現場で起きやすい課題
発注後によくある問題は、進捗確認の頻度が少なく、完成間近になって初めて仕様の認識違いに気づくというものです。開発は一度始まると内部で作業が進んでいくため、発注側から見えない期間が長いほど、ずれに気づくタイミングが遅れます。まず取り組みたいのは、定期的な進捗共有の場を契約段階で決めておくことで、頻度や参加者もあわせて明文化しておくと運用が安定します。
最初に整理すること
共有の場では、完成した機能を実際に触って確認する時間を設けると、文章や画面イメージだけでは分からなかった使い勝手の問題に早く気づけます。質問や懸念点はその場で伝え、対応方針を双方で確認しながら記録に残しておくと、後になって言った言わないという状況を避けられます。

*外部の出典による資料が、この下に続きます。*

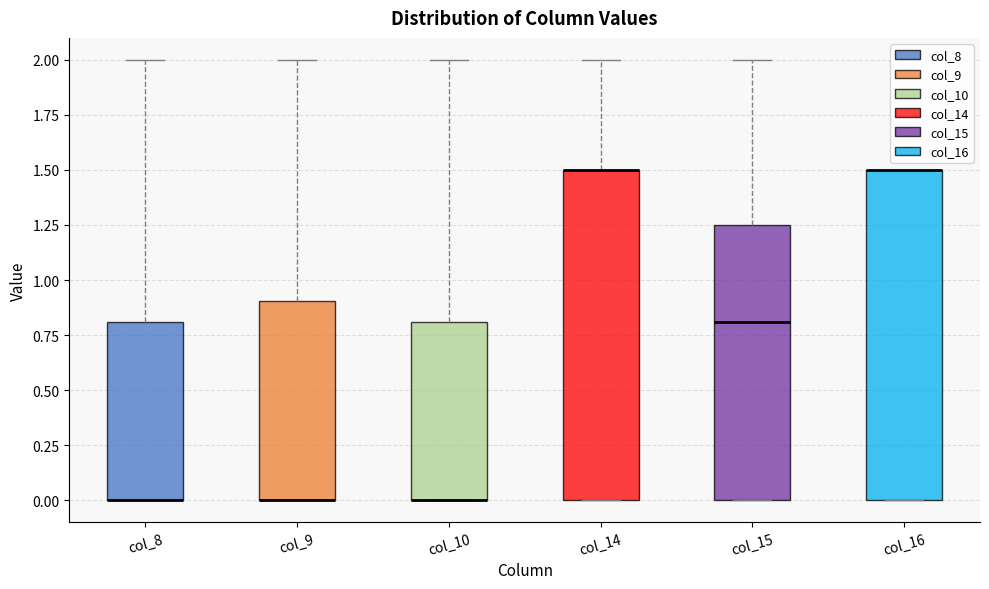

Where does the upper whisker of the box for col_8 end on the y-axis? The values are not printed on the chart, so give them approximately, as read against the axis.

2.00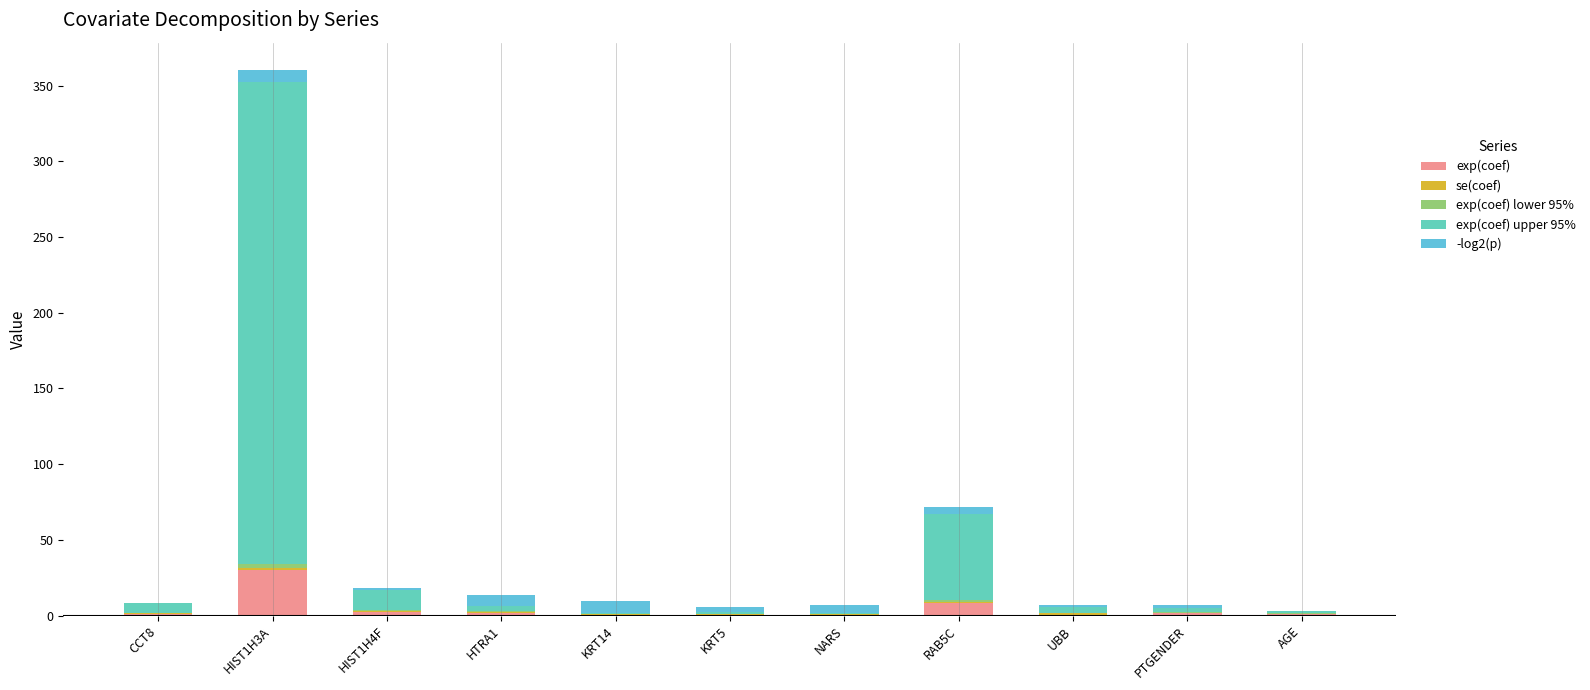

At which category is the sum across all series the highest?

HIST1H3A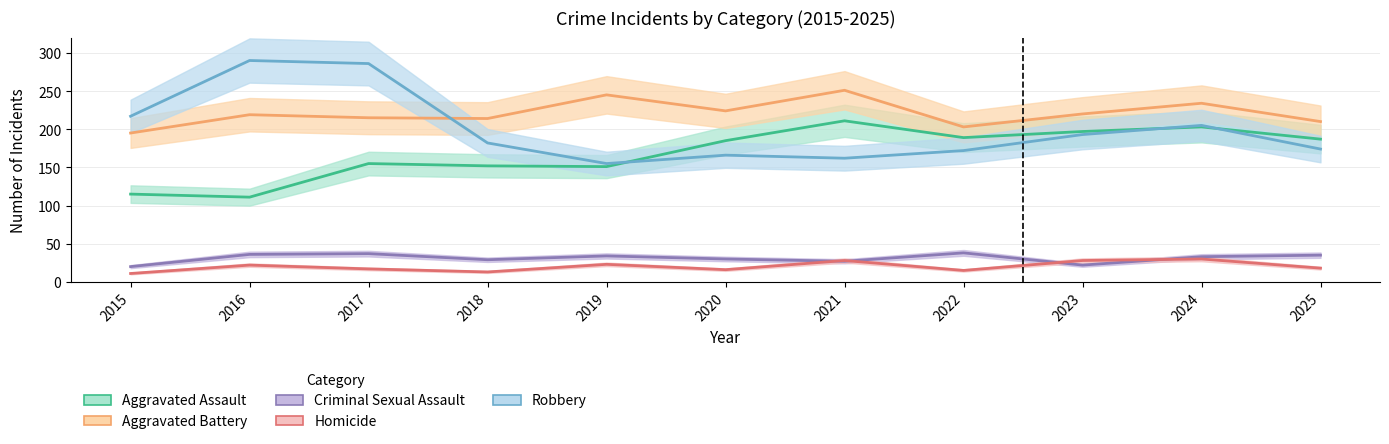

Reading left to right, transcribe all the data shown in this chart.

Aggravated Assault: 115	111	155	152	151	185	211	189	197	203	187
Aggravated Battery: 195	219	215	214	245	224	251	203	220	234	210
Criminal Sexual Assault: 20	36	37	29	34	30	27	38	22	33	35
Homicide: 11	22	17	13	23	16	28	15	28	30	18
Robbery: 217	290	286	182	155	166	162	172	193	205	174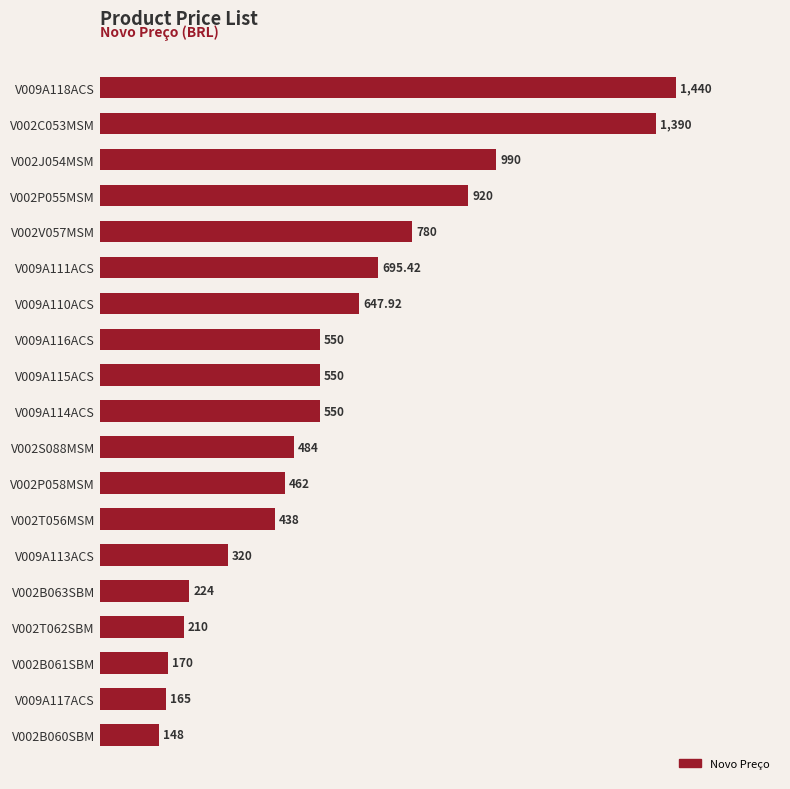

How many bars are there in total?

19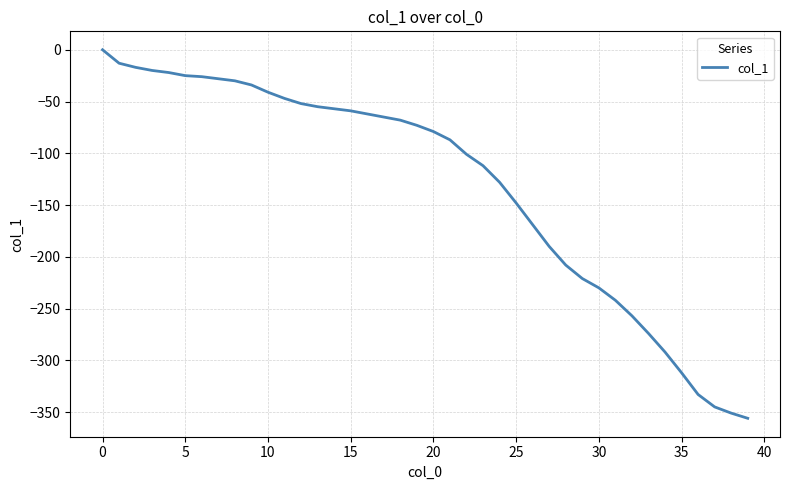

What is the smallest value displayed?

-356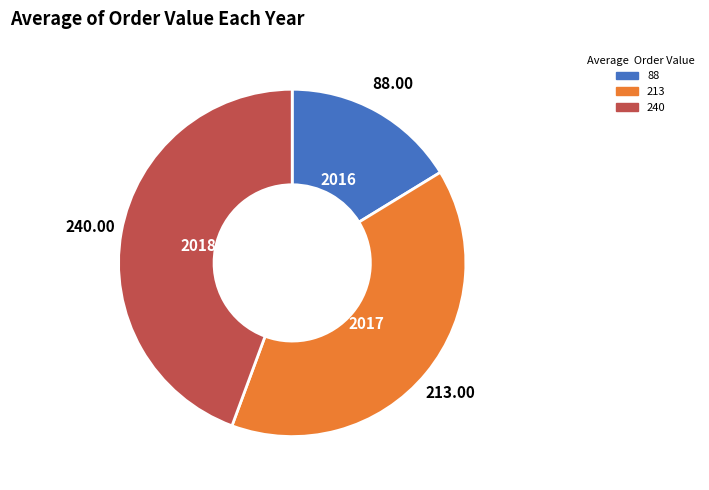

Is there a majority slice in this chart?

No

連絡手段についても、メールとチャットのどちらを使うか、返信の目安時間はどの程度かをあらかじめすり合わせておくと、やり取りのテンポが安定し、双方のストレスも減らせます。
光の道具箱で広げる改善
開発が進むにつれて新たな要望が出てくることは自然なことですが、都度その場で口頭合意するのではなく、変更内容と影響範囲を記録に残す習慣をつけておくと、後の認識違いを防げます。円滑なコミュニケーションとは、頻繁に連絡を取ることではなく、決めるべきことをその都度明確にし、記録として残していく積み重ねから生まれるものです。担当者が変わっても経緯が追えるよう、記録は誰でも読める形で残しておくと安心です。